● **Requirement**:
Line by line, give the data again exactly as it appears, but without pictures.

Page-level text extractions
'''

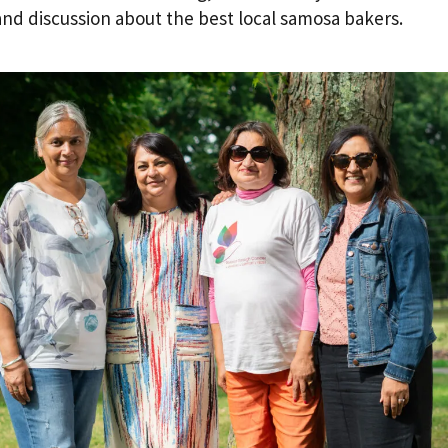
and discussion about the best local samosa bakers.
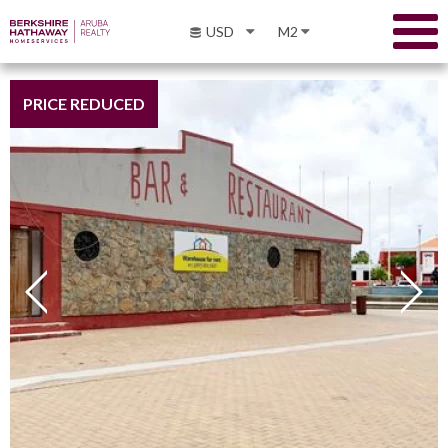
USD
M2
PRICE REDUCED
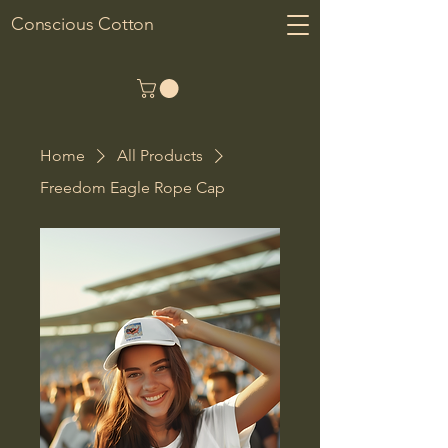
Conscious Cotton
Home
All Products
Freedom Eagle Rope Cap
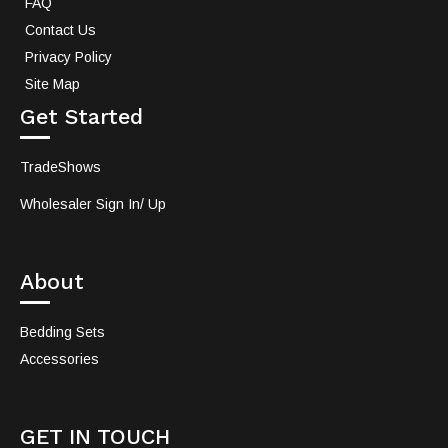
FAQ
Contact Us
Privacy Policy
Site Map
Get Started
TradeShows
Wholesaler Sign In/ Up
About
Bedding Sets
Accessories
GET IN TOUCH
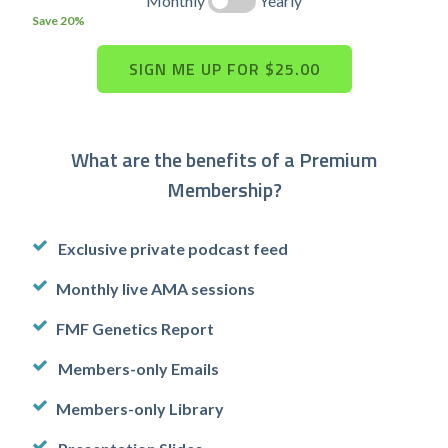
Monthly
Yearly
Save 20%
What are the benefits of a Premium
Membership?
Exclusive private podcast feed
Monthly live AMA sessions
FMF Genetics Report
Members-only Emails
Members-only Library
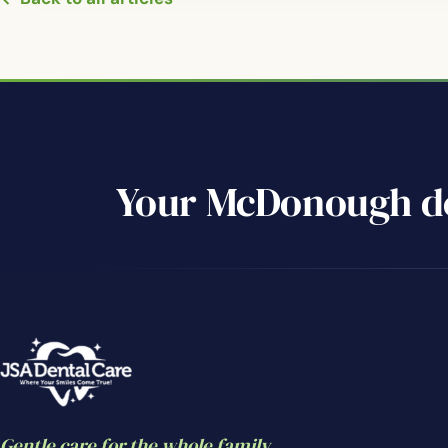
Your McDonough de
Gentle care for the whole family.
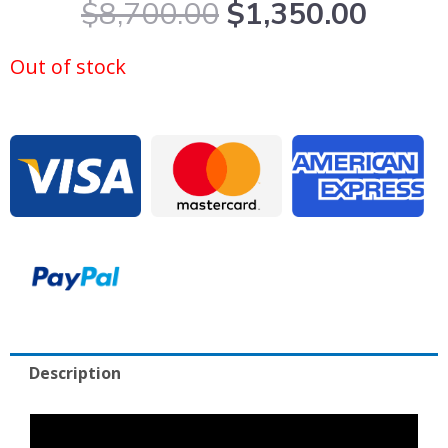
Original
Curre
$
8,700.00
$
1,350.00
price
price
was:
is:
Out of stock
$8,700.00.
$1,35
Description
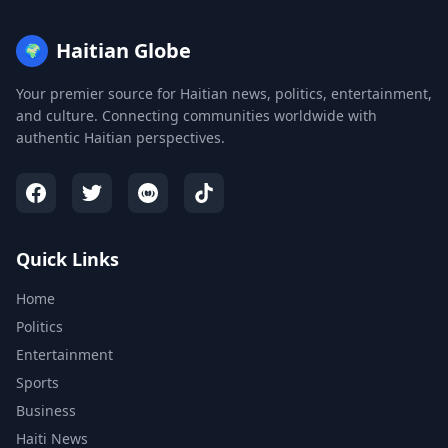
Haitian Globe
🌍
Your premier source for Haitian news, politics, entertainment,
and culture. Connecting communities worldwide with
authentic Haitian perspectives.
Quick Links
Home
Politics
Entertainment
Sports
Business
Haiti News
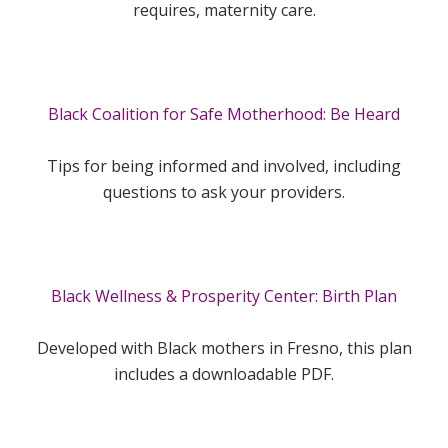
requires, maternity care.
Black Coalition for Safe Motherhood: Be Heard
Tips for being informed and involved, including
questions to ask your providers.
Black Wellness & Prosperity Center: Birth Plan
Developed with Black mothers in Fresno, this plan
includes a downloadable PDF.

'''

● **Answer for the task**:
and discussion about the best local samosa bakers.
USD
M2
PRICE REDUCED
Conscious Cotton
Home
All Products
Freedom Eagle Rope Cap
FAQ
Contact Us
Privacy Policy
Site Map
Get Started
TradeShows
Wholesaler Sign In/ Up
About
Bedding Sets
Accessories
GET IN TOUCH
Monthly
Yearly
Save 20%
What are the benefits of a Premium
Membership?
Exclusive private podcast feed
Monthly live AMA sessions
FMF Genetics Report
Members-only Emails
Members-only Library
Your McDonough de
Gentle care for the whole family.
Original
Curre
$
8,700.00
$
1,350.00
price
price
was:
is:
Out of stock
$8,700.00.
$1,35
Description
Haitian Globe
🌍
Your premier source for Haitian news, politics, entertainment,
and culture. Connecting communities worldwide with
authentic Haitian perspectives.
Quick Links
Home
Politics
Entertainment
Sports
Business
Haiti News
requires, maternity care.
Black Coalition for Safe Motherhood: Be Heard
Tips for being informed and involved, including
questions to ask your providers.
Black Wellness & Prosperity Center: Birth Plan
Developed with Black mothers in Fresno, this plan
includes a downloadable PDF.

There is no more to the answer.